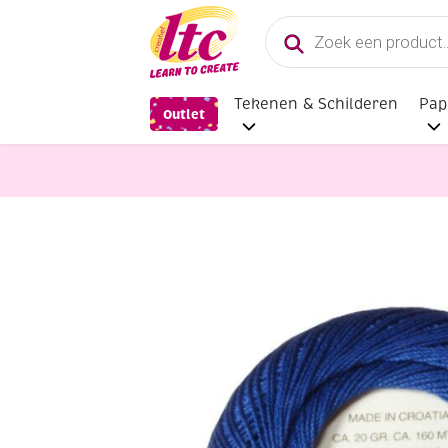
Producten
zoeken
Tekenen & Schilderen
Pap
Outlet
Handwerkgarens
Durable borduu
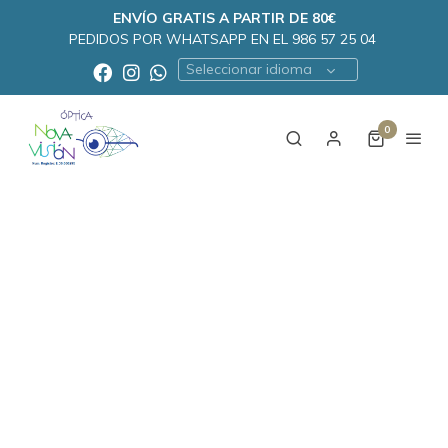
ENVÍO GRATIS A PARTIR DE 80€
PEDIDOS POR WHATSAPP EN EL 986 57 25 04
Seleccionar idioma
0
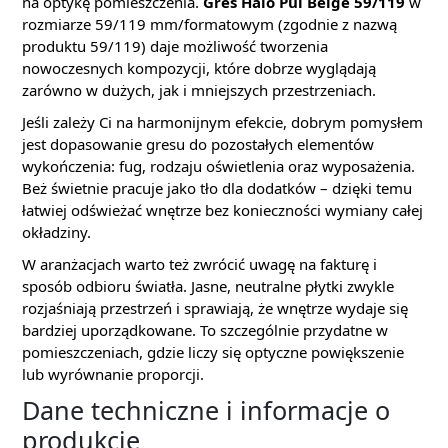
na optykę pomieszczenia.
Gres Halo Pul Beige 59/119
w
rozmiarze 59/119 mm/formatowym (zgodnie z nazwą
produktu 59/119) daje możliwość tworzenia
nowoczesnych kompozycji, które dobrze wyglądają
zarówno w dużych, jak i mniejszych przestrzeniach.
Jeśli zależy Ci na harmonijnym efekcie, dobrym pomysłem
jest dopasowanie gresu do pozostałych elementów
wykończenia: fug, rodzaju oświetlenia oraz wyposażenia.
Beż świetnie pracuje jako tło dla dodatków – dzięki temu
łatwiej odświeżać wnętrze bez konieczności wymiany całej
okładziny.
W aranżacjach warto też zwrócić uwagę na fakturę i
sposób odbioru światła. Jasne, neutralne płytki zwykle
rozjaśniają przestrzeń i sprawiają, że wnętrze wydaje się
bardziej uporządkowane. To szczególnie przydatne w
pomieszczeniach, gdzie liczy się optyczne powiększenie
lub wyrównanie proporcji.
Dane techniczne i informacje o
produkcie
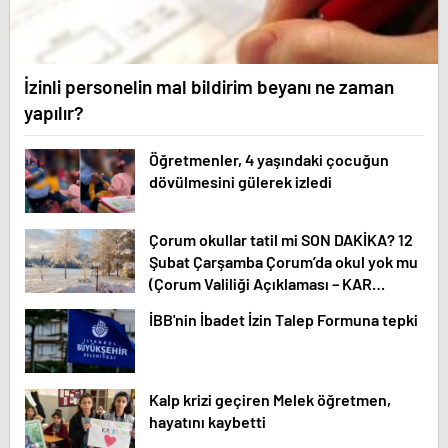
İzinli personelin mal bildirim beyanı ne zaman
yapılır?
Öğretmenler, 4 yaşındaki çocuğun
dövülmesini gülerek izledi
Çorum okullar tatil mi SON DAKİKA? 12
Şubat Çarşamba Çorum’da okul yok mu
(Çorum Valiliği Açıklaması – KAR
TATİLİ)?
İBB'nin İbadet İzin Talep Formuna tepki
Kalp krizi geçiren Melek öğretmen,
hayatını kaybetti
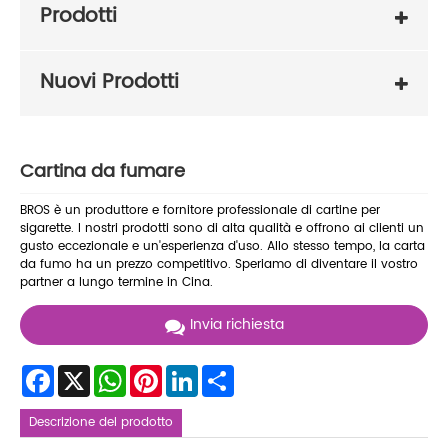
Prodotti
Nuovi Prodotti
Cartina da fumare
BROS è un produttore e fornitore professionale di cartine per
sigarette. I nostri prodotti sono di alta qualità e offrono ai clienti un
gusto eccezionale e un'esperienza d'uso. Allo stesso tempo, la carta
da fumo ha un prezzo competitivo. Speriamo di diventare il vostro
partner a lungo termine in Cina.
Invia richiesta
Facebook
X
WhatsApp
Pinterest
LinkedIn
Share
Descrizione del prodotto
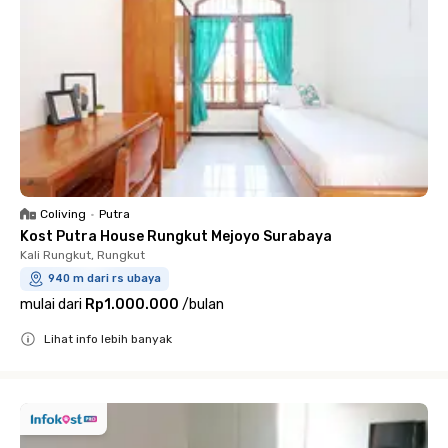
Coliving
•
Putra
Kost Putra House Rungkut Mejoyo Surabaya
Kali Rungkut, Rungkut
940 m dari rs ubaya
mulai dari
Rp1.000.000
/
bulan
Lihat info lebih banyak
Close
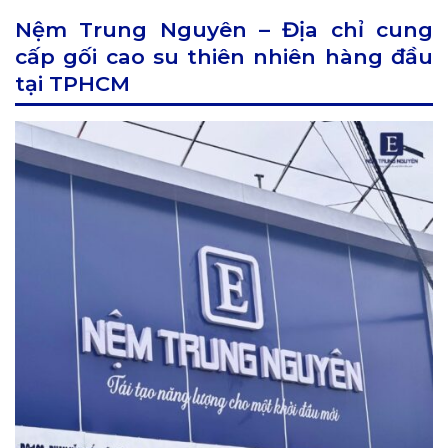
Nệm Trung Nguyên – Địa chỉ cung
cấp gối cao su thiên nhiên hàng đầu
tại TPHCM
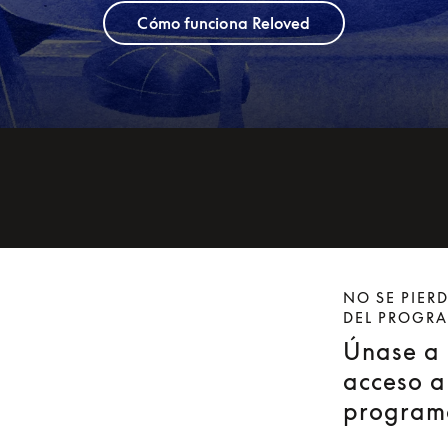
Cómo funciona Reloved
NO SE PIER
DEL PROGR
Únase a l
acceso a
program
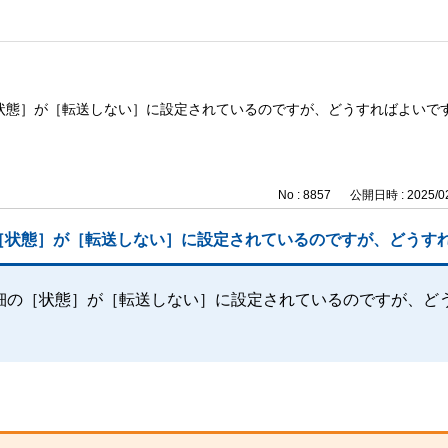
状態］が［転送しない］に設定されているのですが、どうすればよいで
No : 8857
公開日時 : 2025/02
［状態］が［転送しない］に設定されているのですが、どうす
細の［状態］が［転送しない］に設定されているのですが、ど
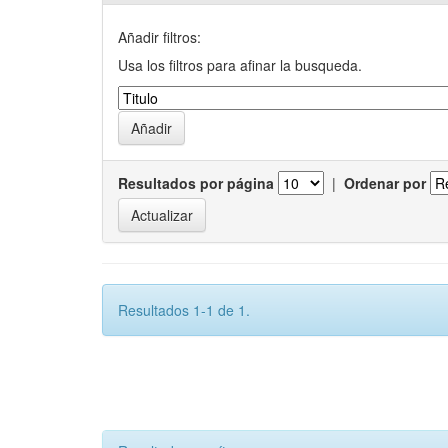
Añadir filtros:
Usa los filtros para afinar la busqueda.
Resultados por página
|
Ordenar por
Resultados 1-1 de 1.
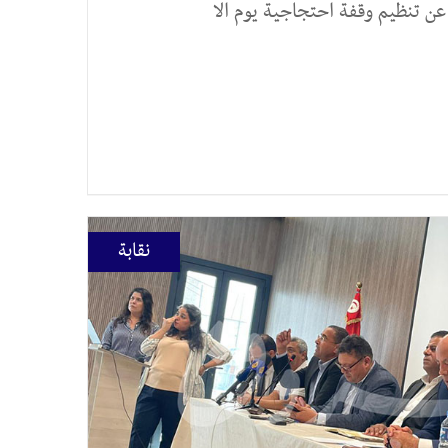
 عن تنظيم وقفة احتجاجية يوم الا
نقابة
====
Which lines of the material contain the string "に設定されているのですが"? List each of them.

- Task output:
状態］が［転送しない］に設定されているのですが、どうすればよいで
［状態］が［転送しない］に設定されているのですが、どうす
細の［状態］が［転送しない］に設定されているのですが、ど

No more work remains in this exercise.